You may be here because cancer has touched your life – personally, indirectly, or through someone you love.
So many of us know of women who received a cancer diagnosis and what their journeys looked like.
The fear of a cancer diagnosis is understandable and real – but it does not have to be the end of the story.
Fear can exist alongside your strength, bravery, realistic hope, meaning, and action.

Listen…
Sometimes people are so focused on a woman’s cancer diagnosis and treatment process that they fail to acknowledge the losses a woman experiences.

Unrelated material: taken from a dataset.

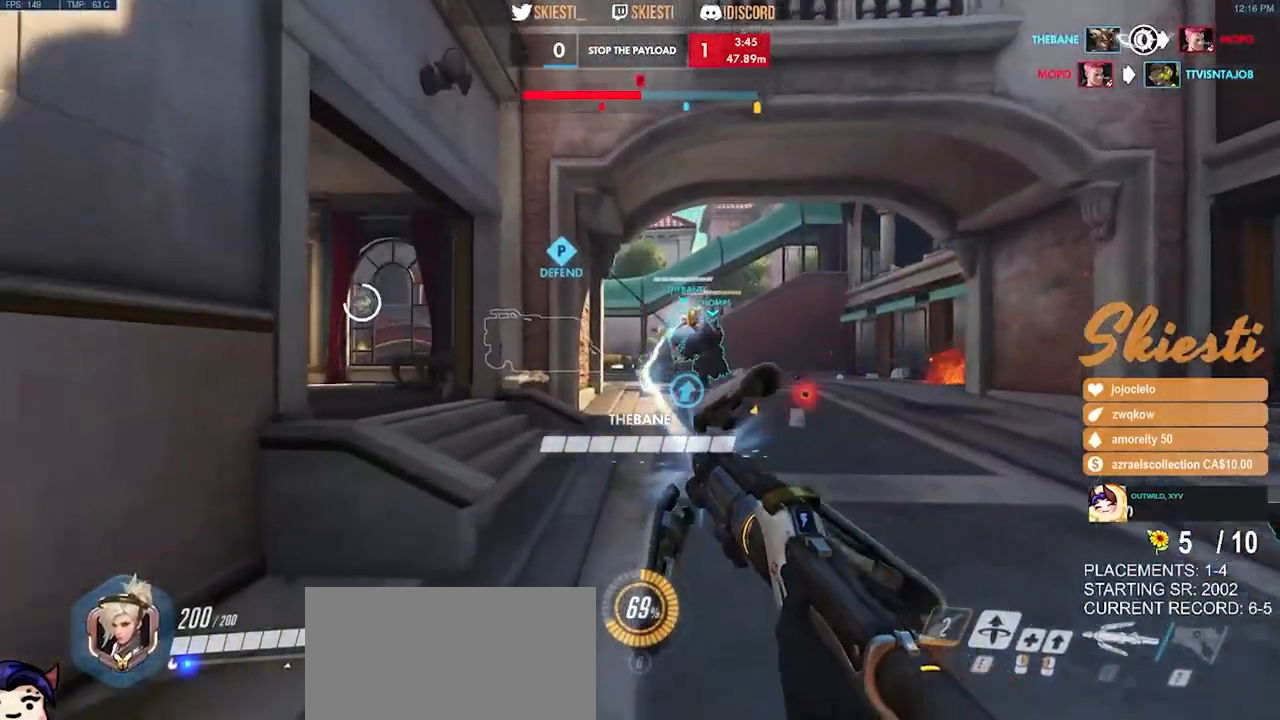
{"keys": ["a"], "mouse": ["left"], "events": [[434, "s", "up"]]}
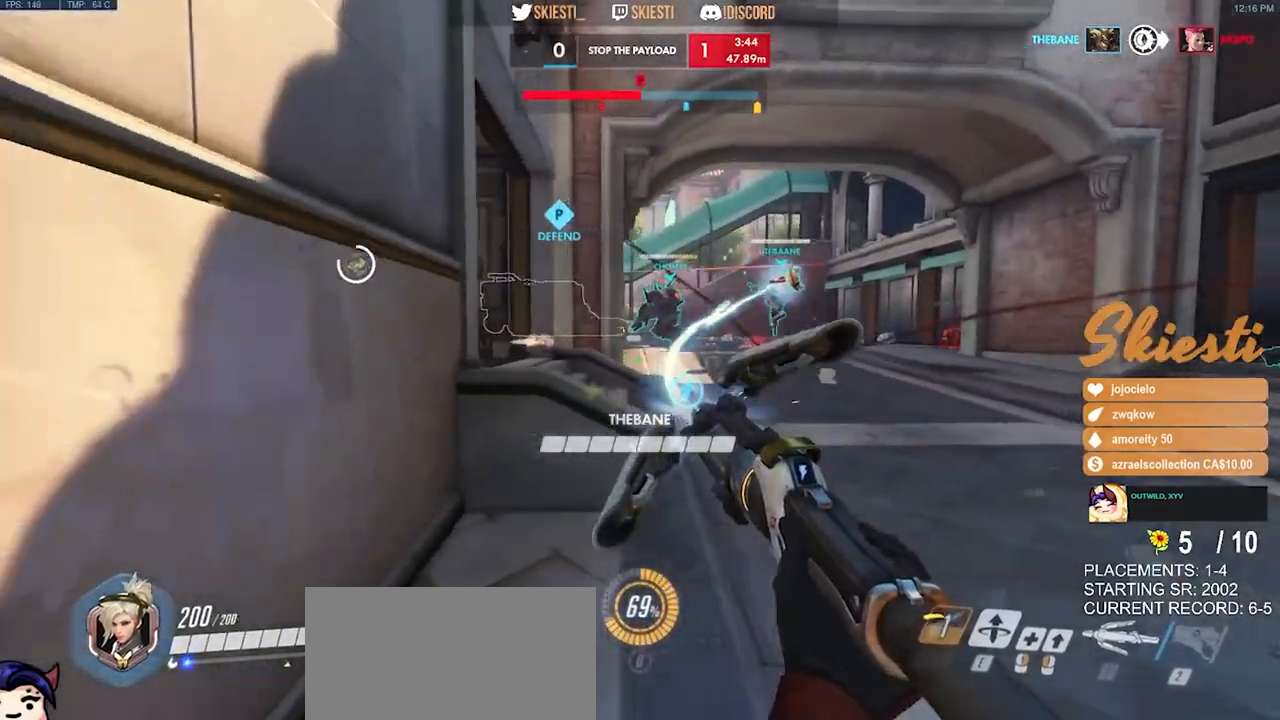
{"keys": ["d"], "mouse": ["left"], "events": [[50, "d", "down"], [84, "a", "up"], [117, "w", "down"], [400, "w", "up"]]}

These women need emotional support from family and friends, they need to feel heard by medical professionals, they need to be viewed as more than their diagnosis, they need their intimate partners not to treat them like strangers, and they need to engage with women going through similar experiences to share their challenges, resources, and strengths.
As women, we know it is generally expected of us to be able to bear children, to appear feminine based on our body parts, and to be attractive to our partners – but we are so much more than all of that, and we define our own worth!
It is okay to grieve what has been lost while still honouring how far you have come. Your perseverance is powerful, even on the days that it feels quiet.